Gilbert N. Kahn is a professor of Political Science at Kean University.

Considerable hoopla has developed over the White House’s statement last week issued on the occasion of the International Holocaust Remembrance Day. What stood out was that it neglected—or purposefully left out—specific reference to the six million Jews who were murdered by the Nazis during the Holocaust and referenced instead that eleven million people were killed. Aside from the fact that the renowned Holocaust scholar Yehuda Bauer has written that he told Simon Wiesenthal that the number eleven was erroneous, this statement was a callous affront to the six million Jews who died and to all Jews in the world. It would never have happened in a White House that was functioning properly and was not populated at the highest levels by Stephen Bannon; who, among others from the alt-right, does not accept the distinctly Jewish character of the Holocaust and the extent of Jewish victimization by the Nazis.

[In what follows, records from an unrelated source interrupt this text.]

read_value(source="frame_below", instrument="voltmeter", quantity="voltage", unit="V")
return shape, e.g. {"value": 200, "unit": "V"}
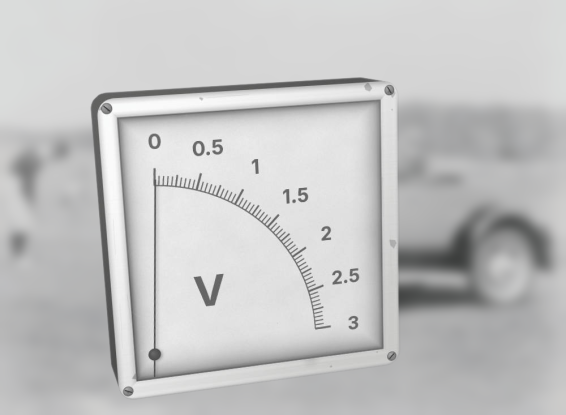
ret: {"value": 0, "unit": "V"}
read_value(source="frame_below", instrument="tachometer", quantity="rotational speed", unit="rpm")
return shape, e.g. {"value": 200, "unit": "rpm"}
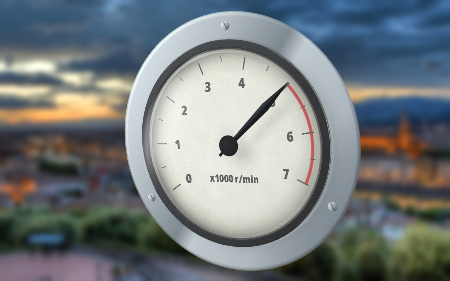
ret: {"value": 5000, "unit": "rpm"}
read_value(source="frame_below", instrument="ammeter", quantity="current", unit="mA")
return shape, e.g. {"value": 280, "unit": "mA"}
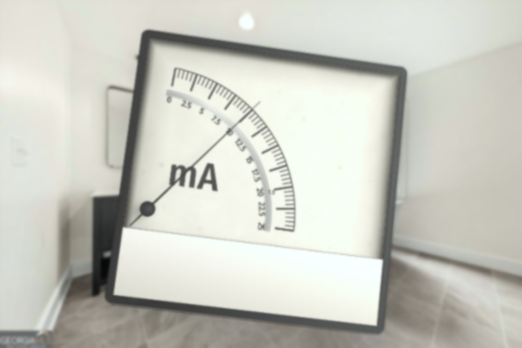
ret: {"value": 10, "unit": "mA"}
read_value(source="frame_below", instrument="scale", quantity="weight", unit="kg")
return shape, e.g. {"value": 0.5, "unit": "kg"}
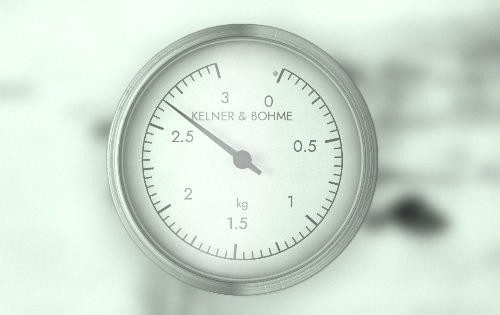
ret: {"value": 2.65, "unit": "kg"}
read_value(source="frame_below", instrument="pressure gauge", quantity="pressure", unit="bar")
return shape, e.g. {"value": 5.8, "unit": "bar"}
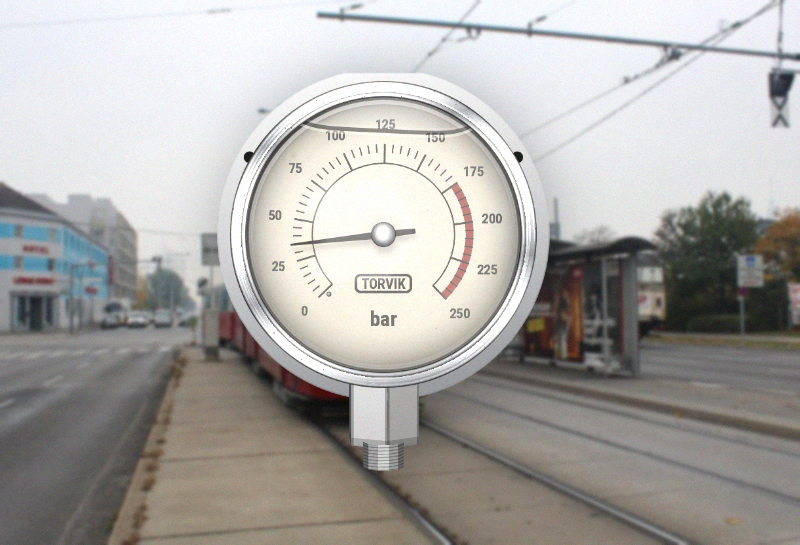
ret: {"value": 35, "unit": "bar"}
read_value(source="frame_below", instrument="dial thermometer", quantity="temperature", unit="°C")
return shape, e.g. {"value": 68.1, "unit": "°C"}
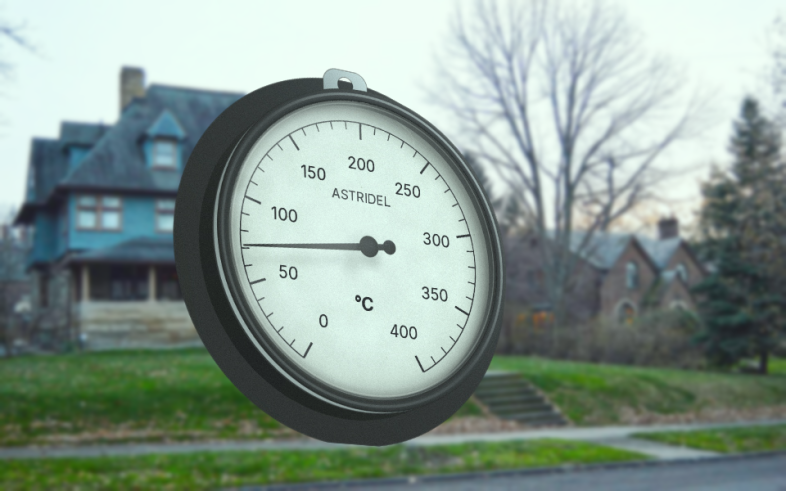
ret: {"value": 70, "unit": "°C"}
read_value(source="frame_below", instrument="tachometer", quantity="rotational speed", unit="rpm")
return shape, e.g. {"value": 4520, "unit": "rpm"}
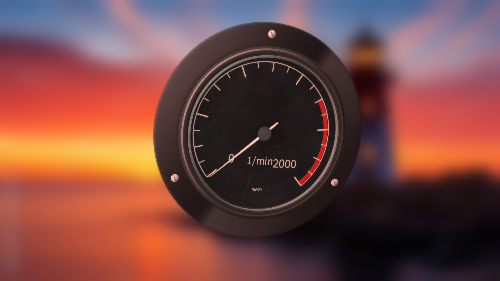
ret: {"value": 0, "unit": "rpm"}
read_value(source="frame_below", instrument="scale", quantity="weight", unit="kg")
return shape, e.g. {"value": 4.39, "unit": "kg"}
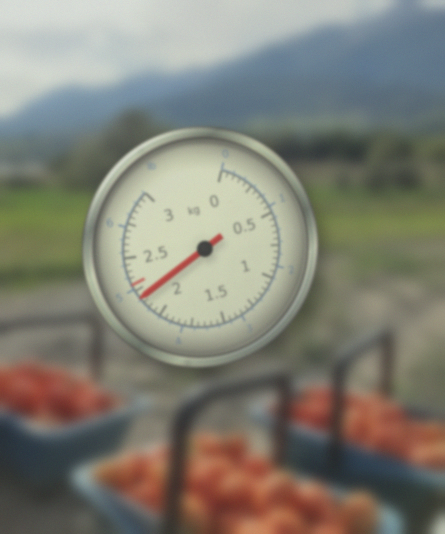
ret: {"value": 2.2, "unit": "kg"}
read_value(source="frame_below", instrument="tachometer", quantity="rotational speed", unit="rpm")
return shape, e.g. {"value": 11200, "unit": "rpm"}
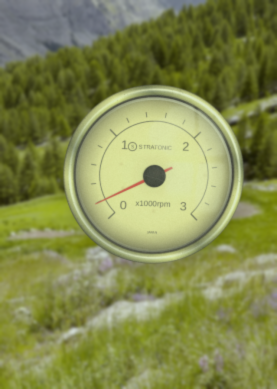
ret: {"value": 200, "unit": "rpm"}
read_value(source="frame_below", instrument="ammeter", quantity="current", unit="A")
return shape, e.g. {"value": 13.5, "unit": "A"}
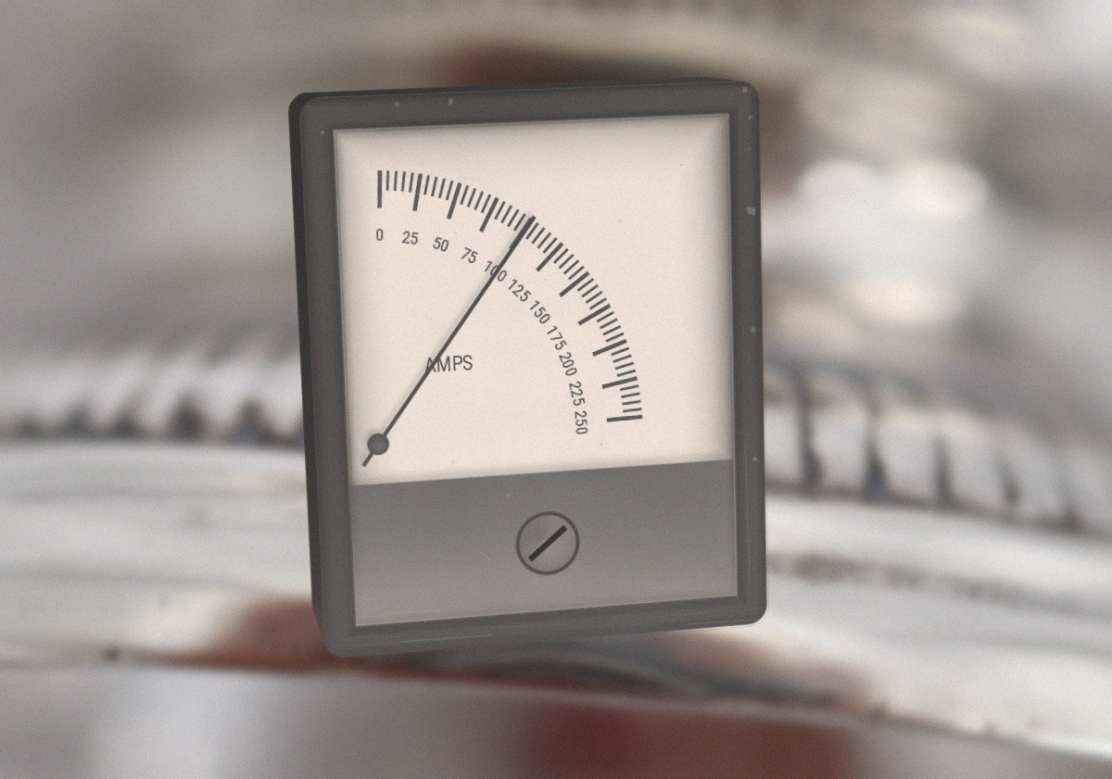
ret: {"value": 100, "unit": "A"}
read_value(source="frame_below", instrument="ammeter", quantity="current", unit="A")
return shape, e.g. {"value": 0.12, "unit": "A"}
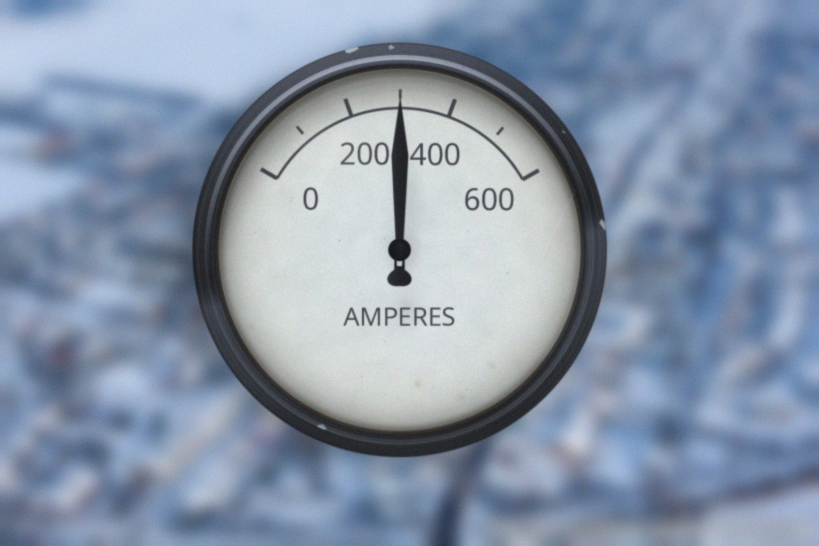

Some Jewish groups including the ADL, the Republican Jewish Coalition and even the Zionist Organization of America challenged the Trump Administration’s mischaracterization. Despite their response, the White House doubled down the following day on its statement. While they can still recover from this oversight on Yom HaShoah in April, there is an indifference to Jewish sensitivities here which ought not to be ignored; even if the President’s son-in-law is the grandson of Holocaust survivors. Sadly, so few rabbis viewed this oversight with the same concern as was their expressed elation at Trump’s pronouncement that he intended to move the U.S. Embassy to Jerusalem.

There is an even larger lesson to be learned from this “slip-up”, which has very large implications. The failure to recognize the uniqueness of the Holocaust as a concerted event first and foremost to exterminate all Jews is appalling. In recent years, there has been a gradual erosion of the Jewishness of the Holocaust. The use of the word has been so trivialized for some time, even in Israel. This current oversight signals that the forces which are willing to permit the Holocaust to be homogenized are winning.